Ce qui sauve le tableau ahurissant présenté, hier, par le ministre des Finances, tient au sens des responsabilités fiscales des grandes entreprises publiques et privées.
Faut-il applaudir ou conspuer cet incroyable aveu du ministre des Finances, Abderrahmane Benkhelfa? Une part de 99% des recettes fiscales recouvrées à travers le pays provient de 12 wilayas seulement, a indiqué hier, à Alger le ministre des Finances Abderrahmane Benkhelfa. Cet aveu qui en dit long sur la paresse du système fiscal national, mais aussi de son caractère injuste, vient démontrer, si besoin, tout le potentiel de financement des activités de l’Etat, laissé en friche par tous les gouvernements qui se sont succédé à la tête du pays, y compris les trois Exécutifs de Sellal. Le pavé dans la mare du ministre des Finances est sans doute destiné à réveiller les sujets fiscaux dont la quasi-totalité fuient le fisc dans la majorité des wilayas du pays. Il faut dire que dans toutes ces wilayas, l’administration fiscale dispose de représentations. On en arrive à se poser des questions sur la responsabilité de tous les intervenants dans la chaîne de l’impôt en Algérie.

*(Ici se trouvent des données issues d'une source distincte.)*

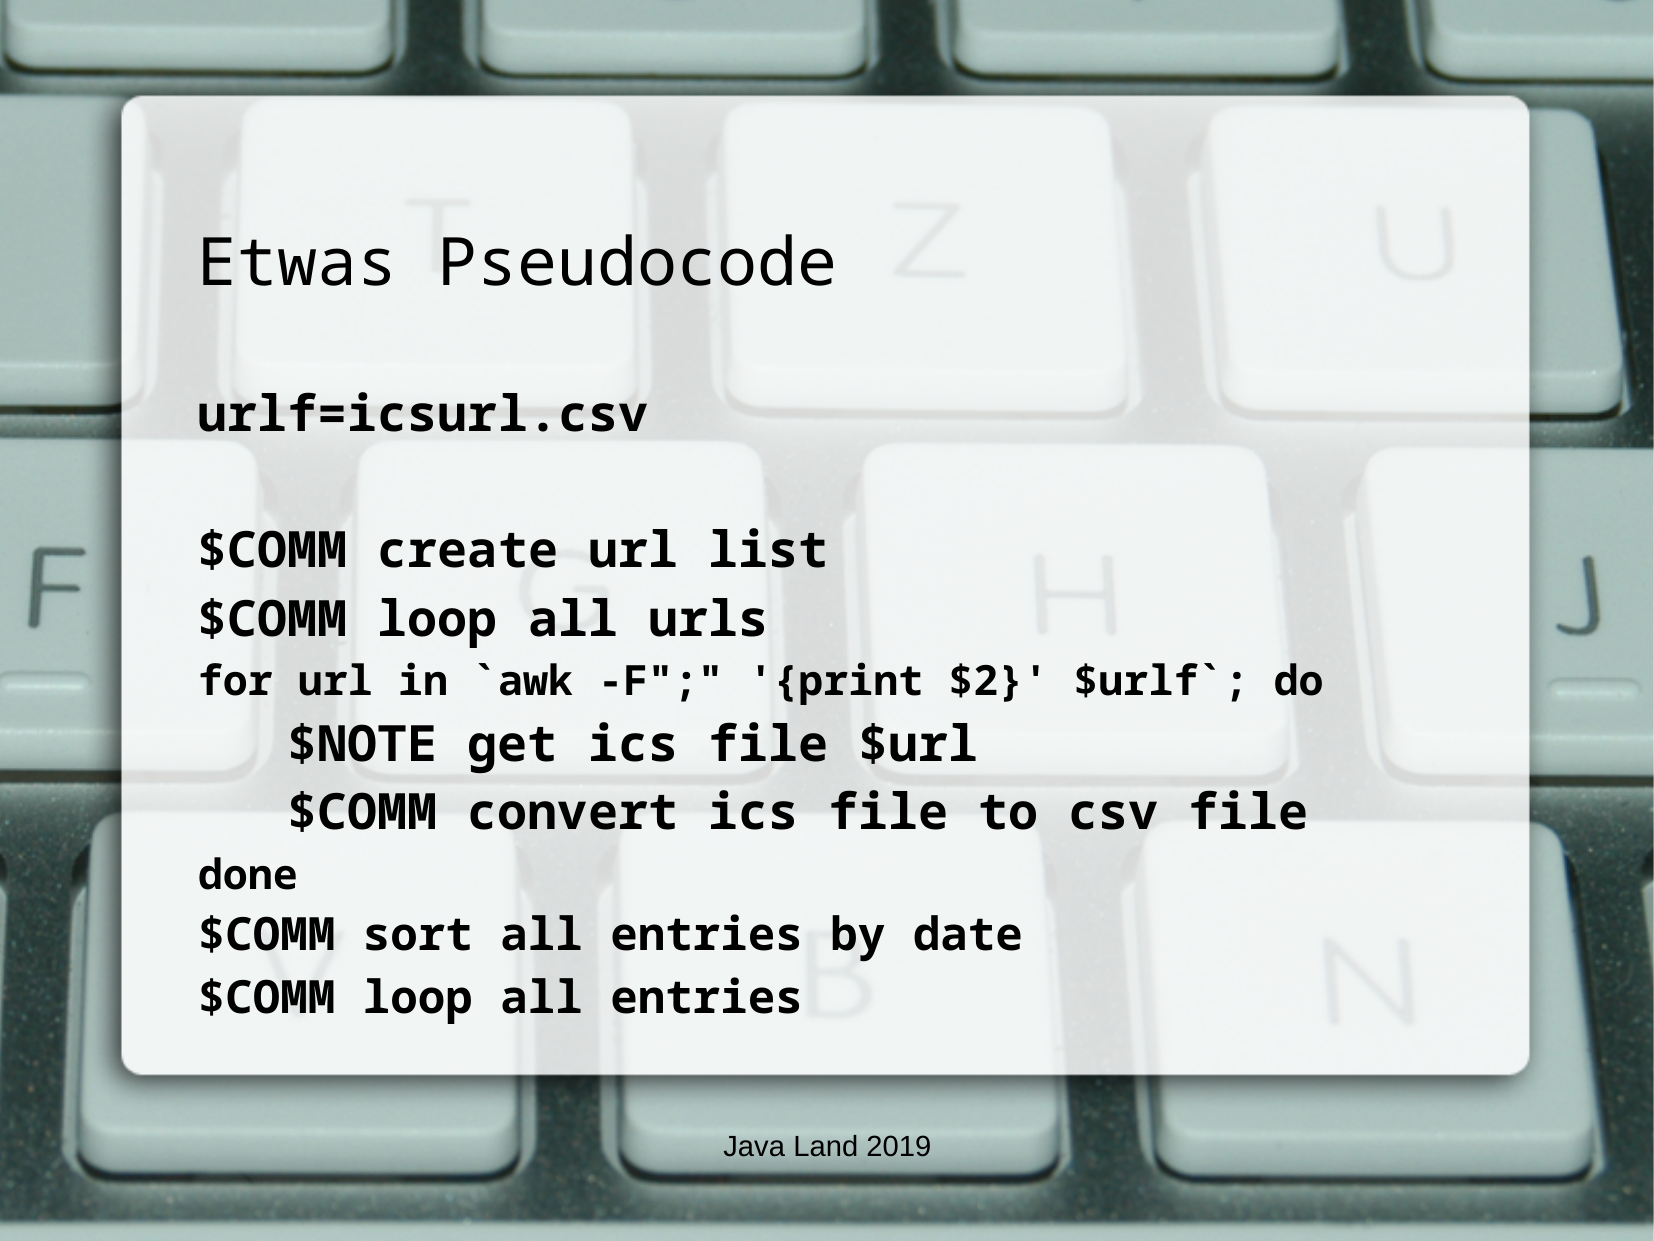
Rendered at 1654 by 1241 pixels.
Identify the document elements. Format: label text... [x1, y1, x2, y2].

picture [0, 0, 1654, 1241]
text_box Etwas Pseudocode urlf=icsurl.csv $COMM create url list $COMM loop all urls for url in `awk -F";" '{print $2}' $urlf`; do $NOTE get ics file $url $COMM convert ics file to csv file done $COMM sort all entries by date $COMM loop all entries [197, 196, 1430, 958]
title [280, 170, 1436, 934]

Il est évident, comme l’a d’ailleurs, souligné le ministre des Finances, qu’il y a un manque flagrant de civisme de la part des sujets fiscaux, mais il y a lieu également de pointer l’administration qui manque de moyens, un personnel qui a besoin d’être réellement sensibilisé et une classe politique, apparemment très peu soucieuse de ce grand déficit en matière de recouvrement fiscal. «Sur les 48 wilayas, il y en a 36 qui ne contribuent que de 1% au total des recettes fiscales», a précisé le ministre des Finances. Précédant quelques «explications» sur le dynamisme de certaines wilayas, par rapport à d’autres et notamment le différentiel de densité de la population entre le Nord et le Sud, Benkhelfa enfonce le clou. «Je sais que la répartition des entreprises et de l’activité économique n’est pas pareille dans une wilaya du Nord par exemple et une autre du Sud, mais croyez-moi qu’il y a des wilayas du Nord, sur la côte, qui n’apportent presque rien aux impôts», a fulminé le ministre.
La solution préconisée par Benkhelfa consiste à instruire les walis pour doubler, dans un premier temps, l’apport de ces 36 wilayas au budget de l’Etat. Mais pareille mesure semble quelque peu risible et montre une certaine incapacité à produire des solutions à la hauteur des enjeux de l’heure. Et pour cause, à quoi pourrait servir le 1% de plus, dans le contexte financier que vit le pays, confronté à une baisse de ses revenus et pratiquant vraisemblablement une sorte d’injustice fiscale qu’il serait franchement difficile d’expliquer, tellement les chiffres sont parlants. Ce qui sauve le tableau ahurissant présenté, hier, par le ministre des Finances, tient au sens des responsabilités fiscales des grandes entreprises publiques et privées.
Il a affirmé, à ce propos, que «les grandes entreprises restent celles qui paient le plus» d’impôts. Un constat encourageant, même si «la plupart des petites et moyennes entreprises ne paient pas leurs impôts». Un autre aveu qui renseigne sur le travail qui reste à abattre par l’administration fiscale. Celle-ci doit être confortée par l’autorité politique et dotée des moyens nécessaires pour débusquer les tricheurs. Et à en croire, Benkhelfa, il y en a. Il retiendra en effet que beaucoup d’entreprises ne paient toujours pas leurs impôts sur le bénéfice des sociétés (IBS). «L’IBS (ses revenus) est toujours à un niveau bas. Cet impôt est porté par un nombre restreint d’entreprises», a-t-il déploré.